Встретил меня трезвый Толик. Как оказалось, он со дня моего отъезда жил с матерью.
Это его была идея – ограбить вас, Ада Серафимовна. Потому что именно ему мать призналась, что мой отец отравил вашего мужа. Когда у него закончились свои деньги, он вспомнил о той половине клада, которая осталась у профессора. Отец нагрянул на эту дачу в тот день, когда вы куда-то уехали. Он рассчитывал шантажом получить от вашего мужа, Ада Серафимовна, средства на жизнь в Израиле, куда собирался вот-вот свалить. Документы уже были готовы, только сумму в валюте, которую он хотел взять с собой, он уже проиграл. И знаете, профессор дал ему денег! А в благодарность мой отец его отравил. Я до сих пор не понимаю, как так получилось, что дело замяли? Почему?
– Потому что главной подозреваемой оказалась я! На бутылке были только мои отпечатки пальцев, мы накануне ссорились, утром я уехала в краевой центр. После совещания у губернатора прошлась по магазинам, даже в кино сходила. Вот этот билет в кино мне и сделал алиби. Но пока проверили, пока опросили свидетелей, я была под подпиской дома…

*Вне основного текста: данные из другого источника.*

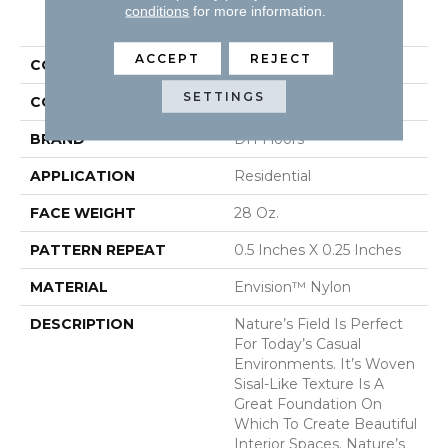
PRODUCT ATTRIBUTES
conditions
for more information.
ACCEPT
REJECT
COLLECTION
Nature's Field
SETTINGS
COLOR
Browns/Tans
BRAND
DH Floors
APPLICATION
Residential
FACE WEIGHT
28 Oz.
PATTERN REPEAT
0.5 Inches X 0.25 Inches
MATERIAL
Envision™ Nylon
DESCRIPTION
Nature’s Field Is Perfect
For Today’s Casual
Environments. It’s Woven
Sisal-Like Texture Is A
Great Foundation On
Which To Create Beautiful
Interior Spaces. Nature’s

Я в тот день вернулась домой только к вечеру. И войдя, сразу обнаружила, как мне показалось сначала, спящего за кухонным столом Илью. На столе стояло вино, два бокала, открытая коробка шоколада. Что я могла подумать? Решила, что опять привел в дом одну из студенточек – зачет сдавать! Я разозлилась, да! Схватила бутылку, бокалы, покидала в мусор. И только тогда опомнилась – Илья никак не реагировал на мою ругань и шум… он оказался мертв. Я вызвала полицию…
– А отец спокойно слинял в Израиль, вовремя доказав, что он не Коновалов, а сын еврейской матери – Мойры Бабич.
– Ты тогда ребенком была? Сколько тебе сейчас? – спросила Сикорская, глядя на Лену прямо-таки с материнской жалостью. Я же никаких добрых чувств к преступнице, задумавшей избавиться от моей сестры, не испытывала. Но Бабич была спокойна, ствол был опущен вниз, а не направлен на меня. Это обнадеживало – возможно, Лена настроена не так решительно, как вначале.